Acharya Munjal M, Hattiangady Bharathi, Shetty Ashok K
Medical Research and Surgery Services, Veterans Affairs Medical Center, Durham, NC 27705, USA.
Prog Neurobiol. 2008 Apr;84(4):363-404. doi: 10.1016/j.pneurobio.2007.10.010. Epub 2007 Dec 8.
Neuroprotection is increasingly considered as a promising therapy for preventing and treating temporal lobe epilepsy (TLE). The development of chronic TLE, also termed as epileptogenesis, is a dynamic process. An initial precipitating injury (IPI) such as the status epilepticus (SE) leads to neurodegeneration, abnormal reorganization of the brain circuitry and a significant loss of functional inhibition. All of these changes likely contribute to the development of chronic epilepsy, characterized by spontaneous recurrent motor seizures (SRMS) and learning and memory deficits. The purpose of this review is to discuss the current state of knowledge pertaining to neuroprotection in epileptic conditions, and to highlight the efficacy of distinct neuroprotective strategies for preventing or treating chronic TLE. Although the administration of certain conventional and new generation anti-epileptic drugs is effective for primary neuroprotection such as reduced neurodegeneration after acute seizures or the SE, their competence for preventing the development of chronic epilepsy after an IPI is either unknown or not promising. On the other hand, alternative strategies such as the ketogenic diet therapy, administration of distinct neurotrophic factors, hormones or antioxidants seem useful for preventing and treating chronic TLE. However, long-term studies on the efficacy of these approaches introduced at different time-points after the SE or an IPI are lacking. Additionally, grafting of fetal hippocampal cells at early time-points after an IPI holds considerable promise for preventing TLE, though issues regarding availability of donor cells, ethical concerns, timing of grafting after SE, and durability of graft-mediated seizure suppression need to be resolved for further advances with this approach. Overall, from the studies performed so far, there is consensus that neuroprotective strategies need to be employed as quickly as possible after the onset of the SE or an IPI for considerable beneficial effects. Nevertheless, ideal strategies that are capable of facilitating repair and functional recovery of the brain after an IPI and preventing the evolution of IPI into chronic epilepsy are still hard to pin down.

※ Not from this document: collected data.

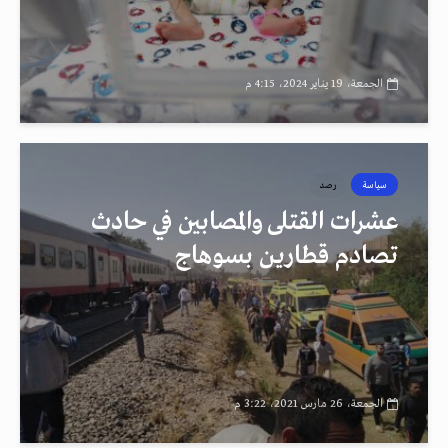
الجمعة، 19 يناير 2024، 4:15 م
سياسة
رصد
عشرات القتلى والمصابين في حادث
تصادم قطارين بسوهاج
الجمعة، 26 مارس 2021، 3:22 م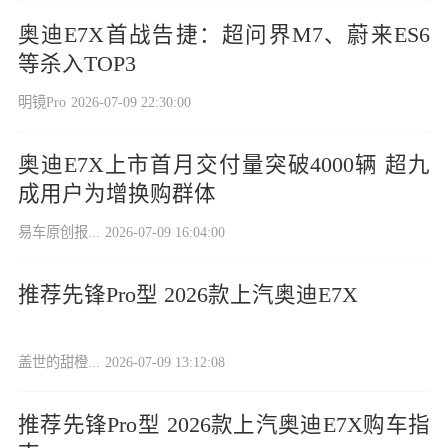
奥迪E7X首战告捷：超问界M7、蔚来ES6
等杀入TOP3
明镜Pro
2026-07-09 22:30:00
奥迪E7X上市首月交付量突破4000辆 超九
成用户为增换购群体
易车原创报...
2026-07-09 16:04:00
推荐先锋Pro型 2026款上汽奥迪E7X
盖世的甜橙...
2026-07-09 13:12:08
推荐先锋Pro型 2026款上汽奥迪E7X购车指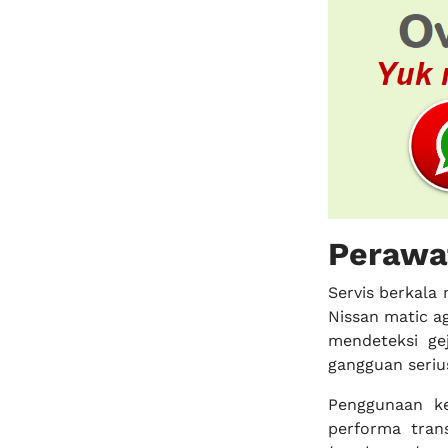
Perawa
Servis berkala
Nissan matic a
mendeteksi ge
gangguan seriu
Penggunaan k
performa tran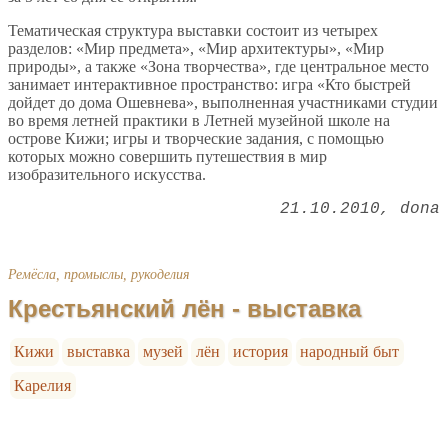
Тематическая структура выставки состоит из четырех
разделов: «Мир предмета», «Мир архитектуры», «Мир
природы», а также «Зона творчества», где центральное место
занимает интерактивное пространство: игра «Кто быстрей
дойдет до дома Ошевнева», выполненная участниками студии
во время летней практики в Летней музейной школе на
острове Кижи; игры и творческие задания, с помощью
которых можно совершить путешествия в мир
изобразительного искусства.
21.10.2010
dona
Ремёсла, промыслы, рукоделия
Крестьянский лён - выставка
Кижи
выставка
музей
лён
история
народный быт
Карелия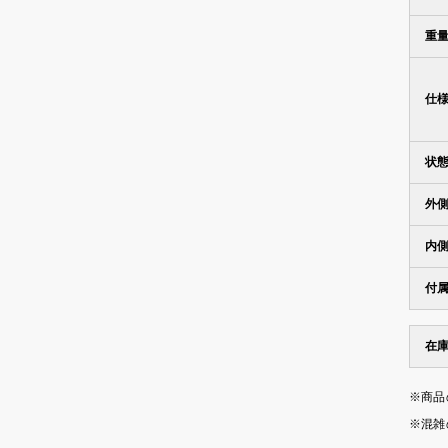
重
仕
状
外
内
付
在
※商品
※混雑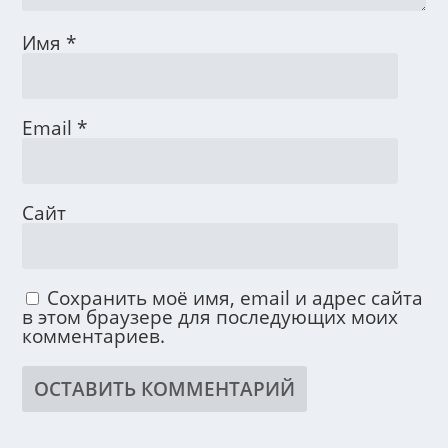
Имя
*
Email
*
Сайт
Сохранить моё имя, email и адрес сайта
в этом браузере для последующих моих
комментариев.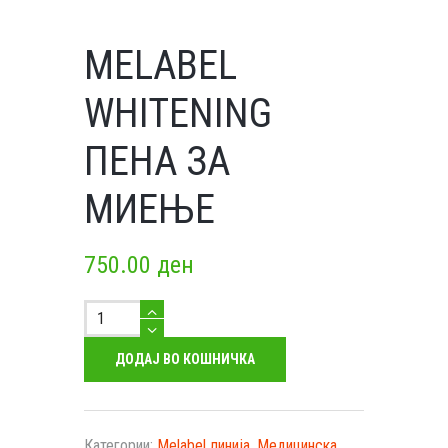
MELABEL
WHITENING
ПЕНА ЗА
МИЕЊЕ
750.00
ден
Melabel
Whitening
пена
ДОДАЈ ВО КОШНИЧКА
за
миење
количество
Категории:
Melabel линија
,
Медицинска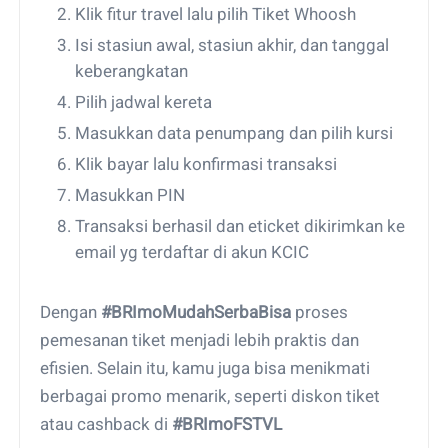
Klik fitur travel lalu pilih Tiket Whoosh
Isi stasiun awal, stasiun akhir, dan tanggal
keberangkatan
Pilih jadwal kereta
Masukkan data penumpang dan pilih kursi
Klik bayar lalu konfirmasi transaksi
Masukkan PIN
Transaksi berhasil dan eticket dikirimkan ke
email yg terdaftar di akun KCIC
Dengan
#BRImoMudahSerbaBisa
proses
pemesanan tiket menjadi lebih praktis dan
efisien. Selain itu, kamu juga bisa menikmati
berbagai promo menarik, seperti diskon tiket
atau cashback di
#BRImoFSTVL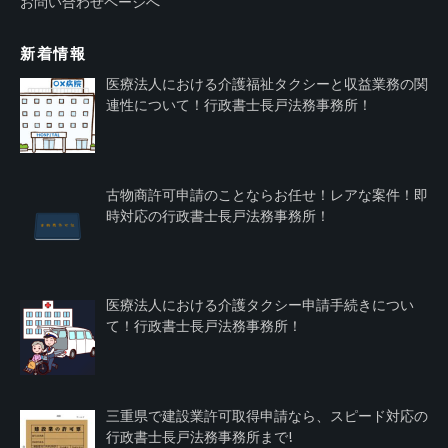
お問い合わせページへ
新着情報
医療法人における介護福祉タクシーと収益業務の関
連性について！行政書士長戸法務事務所！
古物商許可申請のことならお任せ！レアな案件！即
時対応の行政書士長戸法務事務所！
医療法人における介護タクシー申請手続きについ
て！行政書士長戸法務事務所！
三重県で建設業許可取得申請なら、スピード対応の
行政書士長戸法務事務所まで!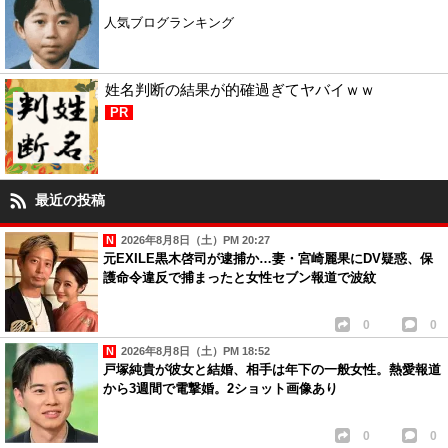
人気ブログランキング
姓名判断の結果が的確過ぎてヤバイｗｗ
PR
最近の投稿
2026年8月8日（土）PM 20:27
元EXILE黒木啓司が逮捕か…妻・宮崎麗果にDV疑惑、保
護命令違反で捕まったと女性セブン報道で波紋
0
0
2026年8月8日（土）PM 18:52
戸塚純貴が彼女と結婚、相手は年下の一般女性。熱愛報道
から3週間で電撃婚。2ショット画像あり
0
0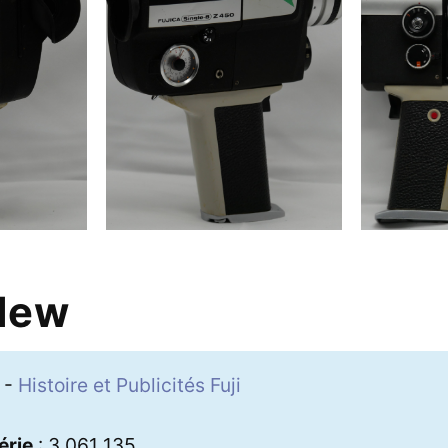
New
-
Histoire et Publicités Fuji
érie
: 3 061 135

神经保护越来越被认为是预防和治疗颞叶癫痫(TLE)的一种有前景的疗法。慢性TLE的发展,也称为癫痫发生,是一个动态过程。诸如癫痫持续状态(SE)之类的初始促发损伤(IPI)会导致神经变性、脑回路异常重组以及功能抑制的显著丧失。所有这些变化可能都有助于慢性癫痫的发展,其特征为自发性反复运动性癫痫发作(SRMS)以及学习和记忆缺陷。本综述的目的是讨论癫痫状态下神经保护的当前知识状态,并强调不同神经保护策略在预防或治疗慢性TLE方面的疗效。尽管某些传统和新一代抗癫痫药物的给药对于原发性神经保护是有效的,例如减少急性癫痫发作或SE后的神经变性,但其预防IPI后慢性癫痫发展的能力要么未知,要么前景不佳。另一方面,诸如生酮饮食疗法、给予不同的神经营养因子、激素或抗氧化剂等替代策略似乎对预防和治疗慢性TLE有用。然而,缺乏关于在SE或IPI后不同时间点引入这些方法的疗效的长期研究。此外,在IPI后早期移植胎儿海马细胞对于预防TLE具有很大的前景,尽管对于这种方法的进一步进展而言,供体细胞的可用性、伦理问题、SE后移植的时机以及移植介导的癫痫发作抑制的持久性等问题需要得到解决。总体而言,从迄今为止进行的研究来看,人们一致认为,在SE或IPI发作后应尽快采用神经保护策略以获得显著的有益效果。然而,能够促进IPI后脑的修复和功能恢复并防止IPI演变为慢性癫痫的理想策略仍然难以确定。